Given records Block Start

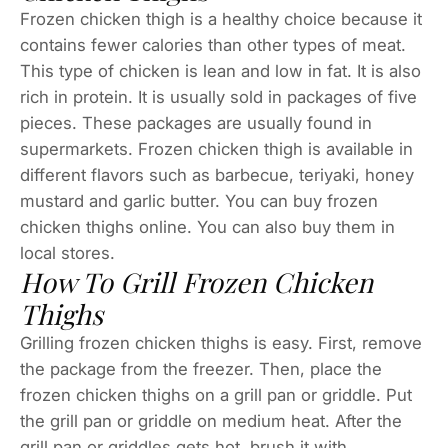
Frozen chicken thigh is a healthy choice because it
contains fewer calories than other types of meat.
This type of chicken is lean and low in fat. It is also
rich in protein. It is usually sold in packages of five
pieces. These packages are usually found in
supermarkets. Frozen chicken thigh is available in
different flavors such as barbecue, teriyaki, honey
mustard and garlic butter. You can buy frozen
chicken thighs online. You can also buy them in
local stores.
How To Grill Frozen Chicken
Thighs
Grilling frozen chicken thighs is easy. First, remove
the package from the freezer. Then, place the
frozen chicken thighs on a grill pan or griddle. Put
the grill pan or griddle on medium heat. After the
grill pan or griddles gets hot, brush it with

Given records Block End
Given records Block Start

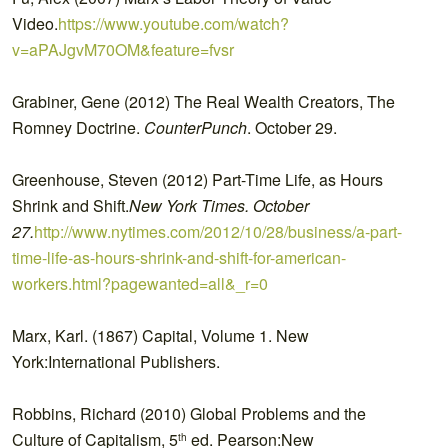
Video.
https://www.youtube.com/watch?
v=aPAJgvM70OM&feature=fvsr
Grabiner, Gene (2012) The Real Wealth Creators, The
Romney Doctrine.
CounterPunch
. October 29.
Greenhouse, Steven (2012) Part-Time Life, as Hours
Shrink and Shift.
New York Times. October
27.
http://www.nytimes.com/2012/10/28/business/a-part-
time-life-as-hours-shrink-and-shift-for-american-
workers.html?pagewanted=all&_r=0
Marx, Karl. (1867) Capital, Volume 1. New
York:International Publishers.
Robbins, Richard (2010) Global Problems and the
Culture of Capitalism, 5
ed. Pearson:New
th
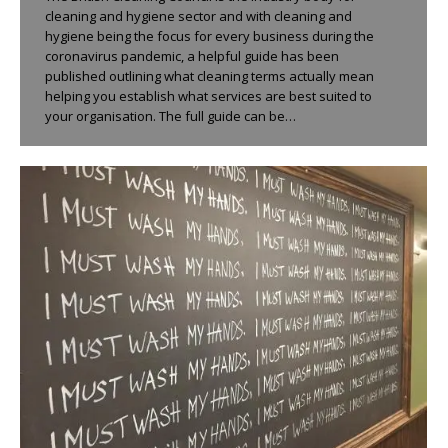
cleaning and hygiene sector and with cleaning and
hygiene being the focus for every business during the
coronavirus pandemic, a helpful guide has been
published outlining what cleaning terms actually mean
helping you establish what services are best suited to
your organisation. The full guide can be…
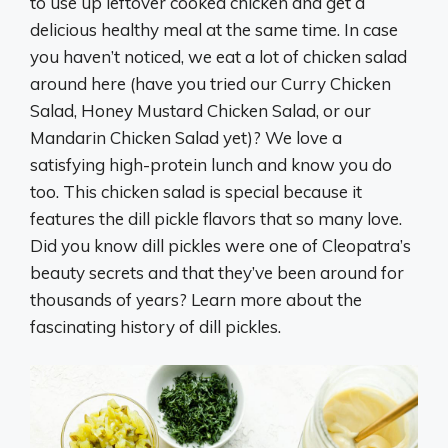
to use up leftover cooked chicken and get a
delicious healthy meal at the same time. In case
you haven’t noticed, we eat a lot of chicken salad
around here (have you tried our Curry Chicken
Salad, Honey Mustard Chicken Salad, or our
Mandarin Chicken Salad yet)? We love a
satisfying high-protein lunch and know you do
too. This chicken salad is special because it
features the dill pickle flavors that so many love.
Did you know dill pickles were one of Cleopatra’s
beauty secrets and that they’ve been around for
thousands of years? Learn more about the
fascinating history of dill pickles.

Given records Block End
Given records Block Start

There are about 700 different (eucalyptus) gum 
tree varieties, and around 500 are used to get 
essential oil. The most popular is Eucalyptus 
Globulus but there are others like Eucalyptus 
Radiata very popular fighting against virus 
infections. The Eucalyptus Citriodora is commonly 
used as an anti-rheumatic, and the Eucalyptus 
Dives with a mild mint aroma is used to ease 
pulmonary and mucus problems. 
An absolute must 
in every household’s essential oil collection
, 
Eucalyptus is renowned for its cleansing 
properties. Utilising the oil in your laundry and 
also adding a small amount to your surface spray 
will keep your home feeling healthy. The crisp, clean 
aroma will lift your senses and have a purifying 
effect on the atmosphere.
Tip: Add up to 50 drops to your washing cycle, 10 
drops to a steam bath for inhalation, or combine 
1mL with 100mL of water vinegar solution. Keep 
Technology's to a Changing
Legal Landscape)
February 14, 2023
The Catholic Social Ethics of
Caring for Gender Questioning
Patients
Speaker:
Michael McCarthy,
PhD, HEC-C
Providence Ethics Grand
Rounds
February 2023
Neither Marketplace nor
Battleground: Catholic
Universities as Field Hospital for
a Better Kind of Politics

Given records Block End

Your task:
Among the entries, copy every line containing the word "essential".

Answer to this problem:
essential oil. The most popular is Eucalyptus 
in every household’s essential oil collection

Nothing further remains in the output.